The book contributes deeply to first-hand experience and information, highlighting untold truths about Germany’s last-ditch offensive known as the Battle of the Bulge, also known as the Against – Ardennes offensive on the Western Front during World War II which took place from 16e from December 25, 1944 to 25e from January 1945. A gripping novel revolves around a dark period in history, with unsung heroes fighting global conflicts. From combat jumps to futile enemy searches, to the deaths of his buddies, Uncle Ted remembers how he endured it all. With Gibby’s heartfelt writing, this book is also a gripping story about a life of wisdom and truth.

You won’t have your hands in your pockets because you won’t be able to let go of this book.

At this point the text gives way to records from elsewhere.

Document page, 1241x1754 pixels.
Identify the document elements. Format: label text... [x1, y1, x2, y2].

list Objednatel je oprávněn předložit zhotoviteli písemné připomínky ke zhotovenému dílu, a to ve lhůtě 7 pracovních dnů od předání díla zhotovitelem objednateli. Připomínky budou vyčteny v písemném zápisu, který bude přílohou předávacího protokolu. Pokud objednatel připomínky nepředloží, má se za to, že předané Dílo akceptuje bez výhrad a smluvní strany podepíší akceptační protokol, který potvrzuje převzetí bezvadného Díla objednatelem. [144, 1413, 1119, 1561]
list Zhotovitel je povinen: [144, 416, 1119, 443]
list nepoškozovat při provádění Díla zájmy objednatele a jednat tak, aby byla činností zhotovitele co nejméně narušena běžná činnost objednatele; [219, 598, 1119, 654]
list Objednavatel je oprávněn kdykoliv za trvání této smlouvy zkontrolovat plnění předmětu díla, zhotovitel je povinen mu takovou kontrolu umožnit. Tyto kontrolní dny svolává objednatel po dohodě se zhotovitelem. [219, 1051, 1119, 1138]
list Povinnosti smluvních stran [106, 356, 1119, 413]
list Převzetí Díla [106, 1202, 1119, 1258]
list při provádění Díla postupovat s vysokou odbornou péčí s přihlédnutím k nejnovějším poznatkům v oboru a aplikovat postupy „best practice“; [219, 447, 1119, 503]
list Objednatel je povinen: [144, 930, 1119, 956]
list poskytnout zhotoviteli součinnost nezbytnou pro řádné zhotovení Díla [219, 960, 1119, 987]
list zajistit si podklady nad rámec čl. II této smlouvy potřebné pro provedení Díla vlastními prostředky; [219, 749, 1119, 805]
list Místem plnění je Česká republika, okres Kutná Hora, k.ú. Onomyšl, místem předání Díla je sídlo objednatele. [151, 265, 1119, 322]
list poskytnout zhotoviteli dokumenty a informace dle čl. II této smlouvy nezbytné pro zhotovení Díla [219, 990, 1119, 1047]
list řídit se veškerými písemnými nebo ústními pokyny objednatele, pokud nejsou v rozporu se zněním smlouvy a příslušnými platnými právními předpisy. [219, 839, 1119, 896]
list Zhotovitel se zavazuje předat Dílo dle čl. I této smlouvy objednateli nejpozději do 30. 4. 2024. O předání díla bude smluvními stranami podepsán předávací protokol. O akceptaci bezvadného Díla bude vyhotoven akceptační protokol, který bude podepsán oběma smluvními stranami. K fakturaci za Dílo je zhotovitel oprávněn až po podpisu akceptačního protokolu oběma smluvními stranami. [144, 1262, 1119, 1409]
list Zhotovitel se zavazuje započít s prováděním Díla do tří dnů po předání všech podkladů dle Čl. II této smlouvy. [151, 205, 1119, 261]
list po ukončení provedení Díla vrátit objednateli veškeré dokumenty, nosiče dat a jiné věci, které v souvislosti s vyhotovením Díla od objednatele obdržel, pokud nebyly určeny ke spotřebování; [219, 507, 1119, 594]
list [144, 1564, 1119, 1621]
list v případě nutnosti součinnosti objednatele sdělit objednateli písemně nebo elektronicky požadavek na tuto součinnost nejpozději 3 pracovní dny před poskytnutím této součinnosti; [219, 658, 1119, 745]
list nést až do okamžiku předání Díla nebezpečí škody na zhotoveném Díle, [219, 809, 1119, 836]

“Uncle Ted: A GI’s Diary of World War II”
By Barbara Gibby
Kindle | $ 3.99 | 978-1-64753-746-3
Paperback | $ 11.99 | 978-1-64753-834-7
Hardcover | $ 17.99 | 978-1-64753-747-0
Available on URLink Print and Media, Amazon, Barnes & Noble and other online booksellers

ABOUT THE AUTHOR


Barbara Gibby obtained her RN license in 1972-1974 and worked as a DNS / administrator of an inpatient facility for mentally ill and geriatric patients. Many of his patients were at the end of their life’s journey and often had a great deal of insight and a sense of humor about life itself. She returned to earn her Masters in Counseling in 1980, then worked as a rehabilitation counselor before returning to earn her degree and license as a Clinical Psychologist. Working with people who have shared their life and employment experiences has helped her understand the needs of patients seeking therapy and testing that would lead to a better understanding of their lives. She began making trips to Uganda in 2004, going there every year as her team of four drilled deep boreholes for schools that had been started by an NGO in Uganda. They dug deep boreholes to replace the stagnant water that had served as the village’s drinking water supply. Each successful well has revealed how cleanliness adds to the quality of life; with less disease and more hope. Of course, they also did other things – bring medical supplies, books or Bibles. In 2010, she became involved in the development of a children’s choir, requiring nightly phone calls with the church pastor involved with the NGO and the choir director. They were able to obtain the necessary documents by 2013 so that the choir could begin traveling to the United States on an annual basis. This raised funds to pay teachers, in addition to the organization of schools in Uganda. This accomplishment was the highlight of his life. Uganda had over three million orphans in 2004 and the government failed to provide education to those who could not pay for it. It has been a source of much improvement in the lives of many young people in Uganda.